## SOURCE EXTRACT
Campaigns in Edinburgh, Glasgow and elsewhere have highlighted the importance of retrofitting, the impact it could have on jobs for construction workers and on the quality of life of residents – particularly the hundreds of thousands current living in fuel poverty.

But there’s a real problem – both the Scottish Government and Local Authorities have no plans for large scale retrofitting in the next decade and they believe that the private sector will drive the transition.  As University of Westminster researcher into the construction industry Linda Clarke says, this ‘is a sector beset with problems, not least low levels of unionisation in much of the private sector apart from engineering construction. Over half the workforce is classified as ‘self-employed’ for tax purposes, most firms (c. 97%) are SMEs – many of which are micro firms, the subcontracting chain can be very extensive, including labour-only subcontracting, and there are massive ‘skill’ shortages.’  And on top of all this there is no training infrastructure.

Retrofitting the Scottish housing stock requires planning, coordination and a big input from Further Education Colleges to provide the necessary skills training. Private construction firms have little interest in this.  In ScotE3’s view it’s essential that construction workers and climate campaigners come together to campaign for the rebuilding of Direct Labour Organisations in every local authority.  As Linda Clarke says ‘… DLOs, … operating on a non-for-profit basis, politically accountable, unionised, inclusive, offering secure, employment and good working conditions, and providing monitored work experience for trainees, are an obvious way to carry out large-scale retrofitting.’

To read Linda Clarke’s full article on retrofitting and the construction industry go to https://greenerjobsalliance.co.uk/wp-content/uploads/2024/05/GJA-Newsletter-60-FINAL.pdf

Grangemouth – fight for jobs

Scotland’s only petrol refinery, based on the Firth of Forth at Grangemouth, is scheduled to close in 2025. The closure is not a cause for celebration by climate campaigners, it will be replaced by a new refinery in Antwerp and 500 workers at the Grangemouth site will lose their jobs.  The closure is in no sense part of a transition away from Fossil Fuels and even less is it part of a just transition.

## PROVIDED MATERIAL
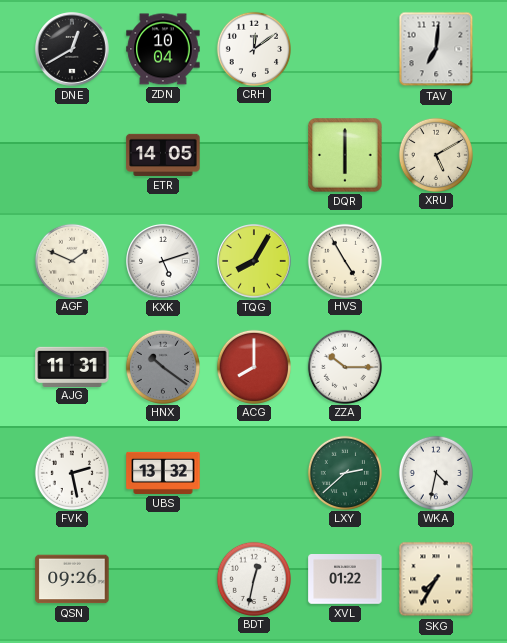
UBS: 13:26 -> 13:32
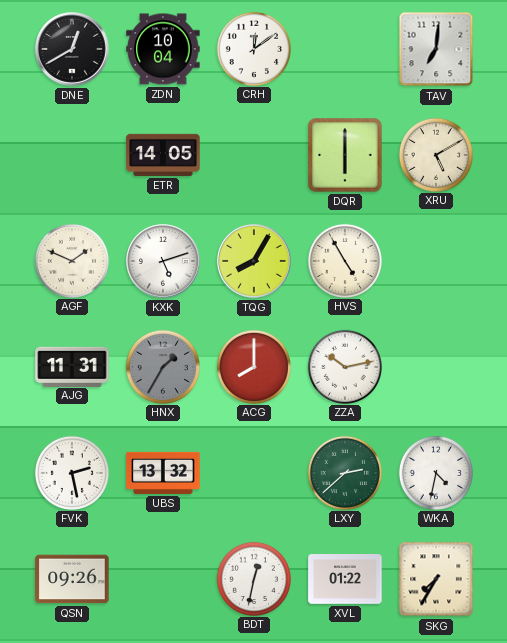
HNX: 10:21 -> 1:35
ZZA: 10:15 -> 10:13
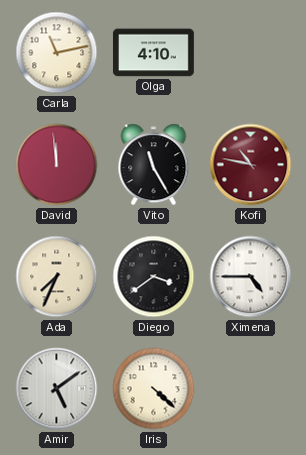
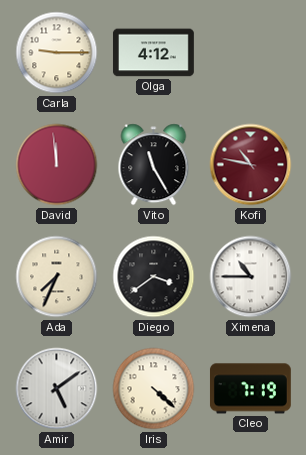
Carla: 11:13 -> 9:15
Olga: 4:10 -> 4:12
Ximena: 4:45 -> 10:45
Cleo: none -> 7:19
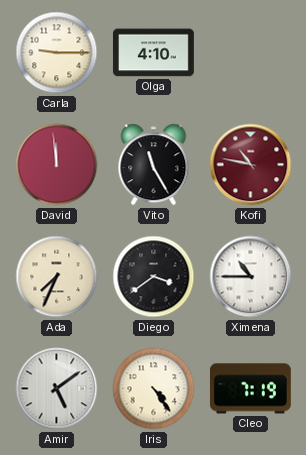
Olga: 4:12 -> 4:10
Iris: 4:22 -> 4:24
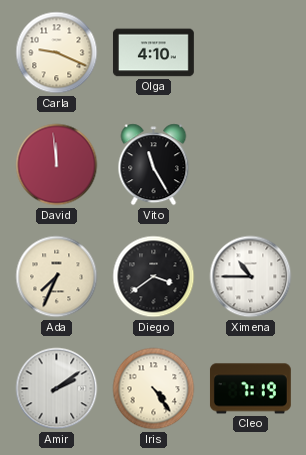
Carla: 9:15 -> 9:19
Kofi: 10:47 -> none
Amir: 5:09 -> 2:09
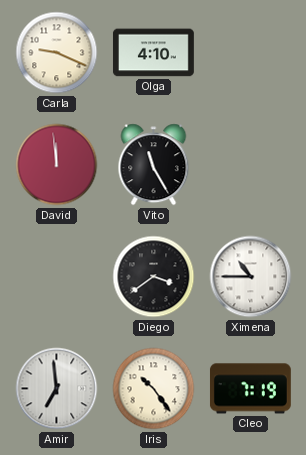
Ada: 7:34 -> none
Amir: 2:09 -> 6:59
Iris: 4:24 -> 10:24
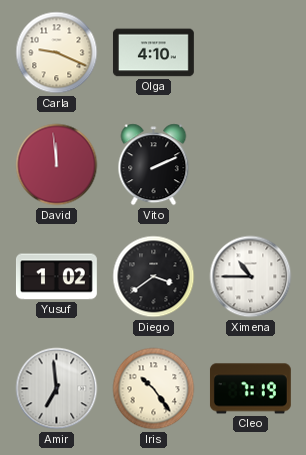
Vito: 11:25 -> 2:11
Yusuf: none -> 1:02
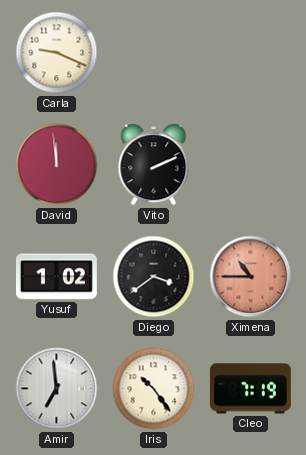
Olga: 4:10 -> none
Ximena dial: white -> salmon
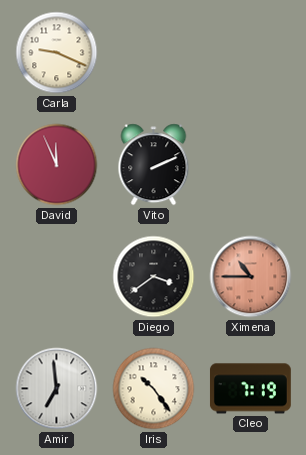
David: 11:59 -> 11:56
Yusuf: 1:02 -> none
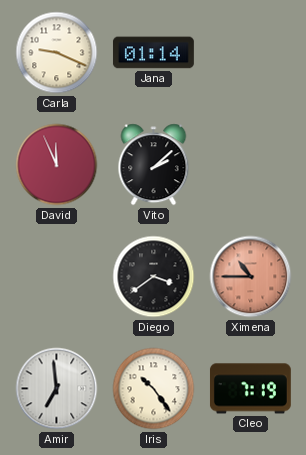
Jana: none -> 01:14
Vito: 2:11 -> 2:08
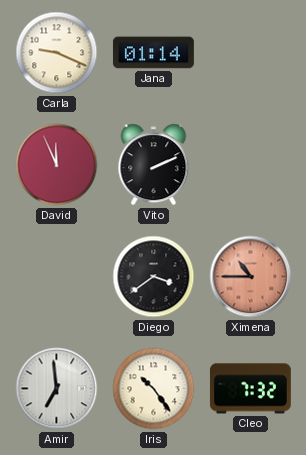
Vito: 2:08 -> 2:11
Cleo: 7:19 -> 7:32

## CHALLENGE
In the text on retrofitting and the Grangemouth refinery, where will the new refinery that replaces Grangemouth be?

## ANSWER IN FULL
Antwerp